(Arbeitsauftrag): Führe den Textauszug zur Auslegung der Regel 86 (4) EPÜ im Anschluss an seinen letzten Satz fort.

5. Die genannten Auslegungsschwierigkeiten lassen sich weder durch den Kontext noch durch den Wortlaut der Regel 86 (4) EPÜ ausräumen, zumal das Übereinkommen keine direkte Aussage über den Zweck dieser Regel enthält. Es müssen demzufolge ergänzende Auslegungsmittel wie die vorbereitenden Dokumente oder die anläßlich der Einführung der genannten Regel veröffentlichten Dokumente herangezogen werden. Diesem Erfordernis, auf sekundäre Auslegungsmittel zurückzugreifen, wurde bereits in Entscheidungen der Beschwerdekammern zur Regel 86 (4) EPÜ Rechnung getragen, z. B. T 613/99, Nummer 2.1 der Entscheidungsgründe, und T 443/97, Nummer 2.3 der Entscheidungsgründe (beide Entscheidungen nicht im ABl. EPA veröffentlicht), die sich dabei auf eine Mitteilung des Europäischen Patentamts vom 1. Juni 1995 (ABl. EPA 1995, 409) sowie das Dokument CA/12/94 stützen, das sich u. a. an den Verwaltungsrat richtete, der den Beschluß zur Aufnahme der Regel 86 (4) EPÜ in die Ausführungsordnung zum Übereinkommen fassen sollte.

(Materialsammlung):
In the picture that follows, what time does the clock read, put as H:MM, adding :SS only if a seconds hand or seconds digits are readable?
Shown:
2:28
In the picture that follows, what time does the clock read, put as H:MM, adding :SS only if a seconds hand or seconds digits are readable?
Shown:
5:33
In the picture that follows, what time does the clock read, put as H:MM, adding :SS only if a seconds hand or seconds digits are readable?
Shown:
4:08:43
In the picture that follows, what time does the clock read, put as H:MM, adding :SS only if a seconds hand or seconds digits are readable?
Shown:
==
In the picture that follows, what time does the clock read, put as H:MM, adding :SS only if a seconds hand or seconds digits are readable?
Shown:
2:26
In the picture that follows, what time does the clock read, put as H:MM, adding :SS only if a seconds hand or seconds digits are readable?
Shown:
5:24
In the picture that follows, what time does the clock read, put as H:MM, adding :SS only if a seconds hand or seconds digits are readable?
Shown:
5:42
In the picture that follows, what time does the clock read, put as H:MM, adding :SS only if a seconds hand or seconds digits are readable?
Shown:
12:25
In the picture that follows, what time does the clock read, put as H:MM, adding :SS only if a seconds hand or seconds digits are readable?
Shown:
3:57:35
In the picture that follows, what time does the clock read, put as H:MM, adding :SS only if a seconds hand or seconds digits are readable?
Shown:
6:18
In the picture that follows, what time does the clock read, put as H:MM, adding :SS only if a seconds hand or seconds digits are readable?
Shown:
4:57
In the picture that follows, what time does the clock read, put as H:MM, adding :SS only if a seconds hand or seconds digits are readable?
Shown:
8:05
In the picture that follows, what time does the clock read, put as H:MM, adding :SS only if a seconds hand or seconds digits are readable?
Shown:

(Endergebnis):
Diesen Dokumenten zufolge war im Übereinkommen eine Lücke in bezug auf das Wechseln auf nicht recherchierte Teile in der Antwort auf den ersten Prüfungsbescheid zu schließen. In diesem Zusammenhang verweisen die genannten Dokumente auf die Praxis des Amts und die Rechtsprechung der Großen Beschwerdekammer, die zu Änderungen im Rahmen der ursprünglichen Ansprüche die Auffassung vertrat, daß ein Anmelder, der es unterläßt, auf eine Aufforderung der Recherchenabteilung nach Regel 46 (1) EPÜ weitere Recherchengebühren zu entrichten, diese Anmeldung nicht für einen Gegenstand weiterverfolgen kann, für den keine Recherchengebühren entrichtet wurden (Stellungnahme G 2/92 - Nichtzahlung weiterer Recherchengebühren, ABl. EPA 1993, 591). Eine entsprechende Handhabe fehlte, wenn uneinheitliche Gegenstände im Zeitpunkt der Recherche noch nicht beansprucht waren. Regel 86 (4) EPÜ stellte also klar, daß Änderungen der Anmeldung ausgeschlossen sind, wenn sie zur Umgehung des Grundsatzes führen würden, daß eine Erfindung nur geprüft wird, wenn eine Recherchengebühr entrichtet wurde.
6. Wie dies auch für das allgemeine Erfordernis der Einheitlichkeit der Erfindung gilt, hat das Schließen dieser Lücke durch die Regelung nur den Wert einer Verwaltungsbestimmung im Rahmen des Recherchen- und des Erteilungsverfahrens. In jedem Fall ist die Regel 86 (4) EPÜ ebenso wie die Bestimmungen über die Einheitlichkeit der Erfindung oder die Entrichtung einer weiteren Recherchengebühr nach Regel 46 (1) EPÜ zugunsten des Anmelders auszulegen (vgl. z. B. Richtlinien für die Prüfung im EPA, Teil C, Kapitel III, 7.7).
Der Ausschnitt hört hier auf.